WASHINGTON D.C. - President Barack Obama signed the anti-insider trading STOCK Act into law Wednesday, bringing regulation of members of Congress and the executive branch in line with the average U.S. citizens.
First District Representative Democrat Tim Walz attended the signing, standing directly behind Obama.
Walz shepherded the bill through Congress. Support for the bill followed a "60 Minutes" expose. The bill passed by overwhelming majorities in the House and Senate.
Tim Walz, 1st Congressional District representative from Mankato, looks over President Barack Obama's shoulder as the president signs the STOCK Act into law.
(Associated Press photo by /Carolyn Kaster)
"I'm really pleased we could get this bill all the way into law," said Walz, "[To be at the signing] was a great honor for me. It did feel a bit bizarre to be standing right there with president and the vice president next to me."

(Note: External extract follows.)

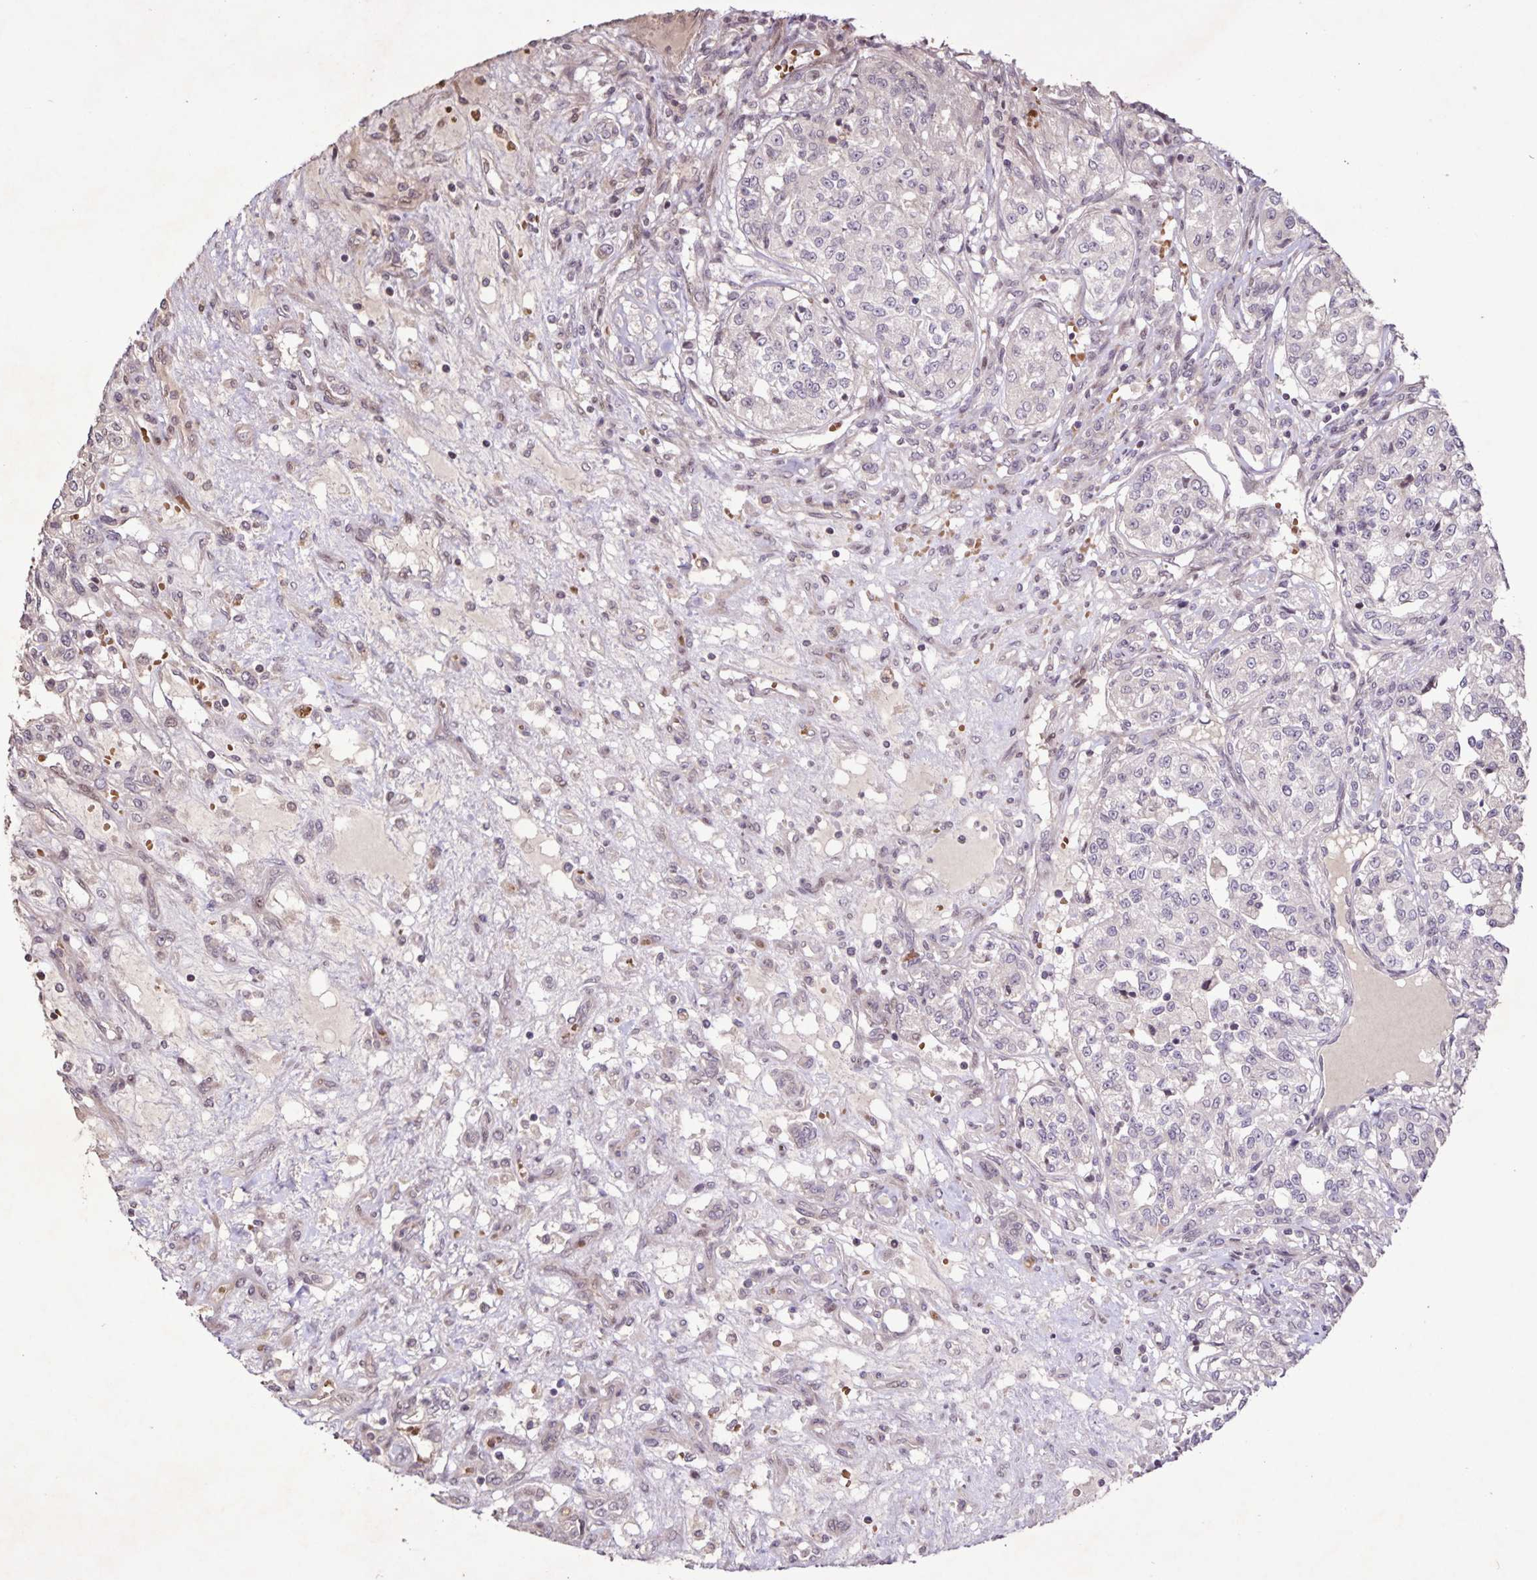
{"staining": {"intensity": "negative", "quantity": "none", "location": "none"}, "tissue": "renal cancer", "cell_type": "Tumor cells", "image_type": "cancer", "snomed": [{"axis": "morphology", "description": "Adenocarcinoma, NOS"}, {"axis": "topography", "description": "Kidney"}], "caption": "There is no significant positivity in tumor cells of renal cancer. (DAB IHC visualized using brightfield microscopy, high magnification).", "gene": "GDF2", "patient": {"sex": "female", "age": 63}}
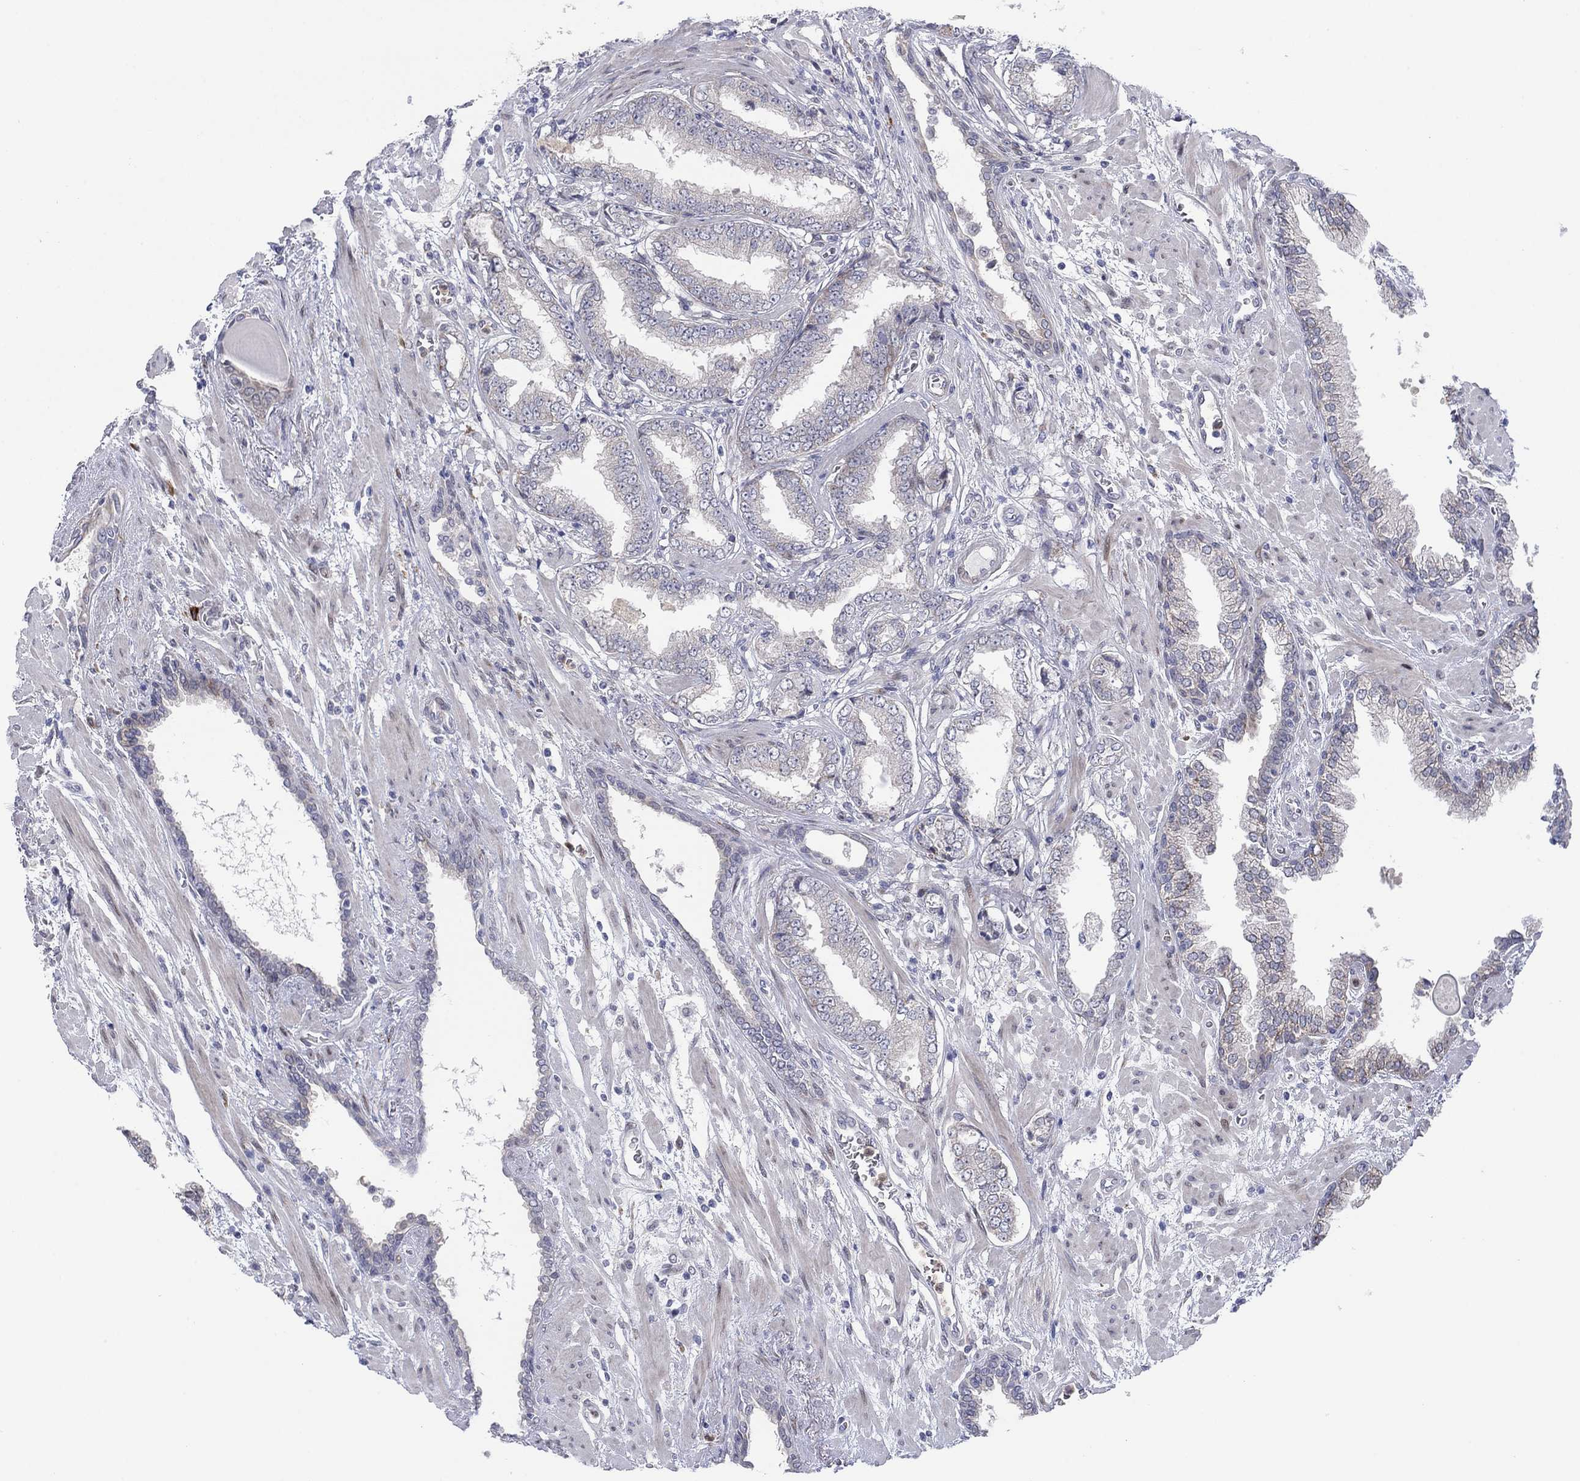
{"staining": {"intensity": "weak", "quantity": "25%-75%", "location": "cytoplasmic/membranous"}, "tissue": "prostate cancer", "cell_type": "Tumor cells", "image_type": "cancer", "snomed": [{"axis": "morphology", "description": "Adenocarcinoma, Low grade"}, {"axis": "topography", "description": "Prostate"}], "caption": "IHC histopathology image of prostate cancer (adenocarcinoma (low-grade)) stained for a protein (brown), which shows low levels of weak cytoplasmic/membranous expression in about 25%-75% of tumor cells.", "gene": "TTC21B", "patient": {"sex": "male", "age": 69}}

The STOCK Act makes it illegal for members of Congress, their staff, the executive branch and other federal employees to use non-public information they learn in their jobs to profit in the stock market. The bill also requires members of Congress, the president, vice president and senior congressional and executive branch employees to report any sale or exchange of stock, bonds and other commodities in excess of $1,000 within 30 to 45 days. The law also has language that prohibits bonuses for executives at Fannie Mae and Freddie Mac.
"Hopefully this is one step closer to restoring the public's faith in Congress," said Walz.
One piece of unfinished business from the STOCK Act is how Congress will deal with political intelligence firms.
Political intelligence firms are organizations that communicate with lawmakers to learn information, sometimes non-public information, and sell what they learn to investment entities.
The original version of the STOCK Act attempted to regulate these entities. When concerns over the regulation's wording emerged, the provision on dealing with the firms was stripped out to guarantee the core bill's passage.
However, the removal of the regulation was only allowed after compromise agreement to require a congressional study of political intelligence firms.
With the STOCK Act now law, the study must be conducted within exactly one year. Depending on the study's findings, it could lead to legislation dealing specifically with the firms.
Walz said he is working on a bill to introduce alongside the study, so that hearings can simultaneously be held on the subject. He hopes that his bill or study will see movement before the November elections, but he acknowledged that goal might be difficult to achieve.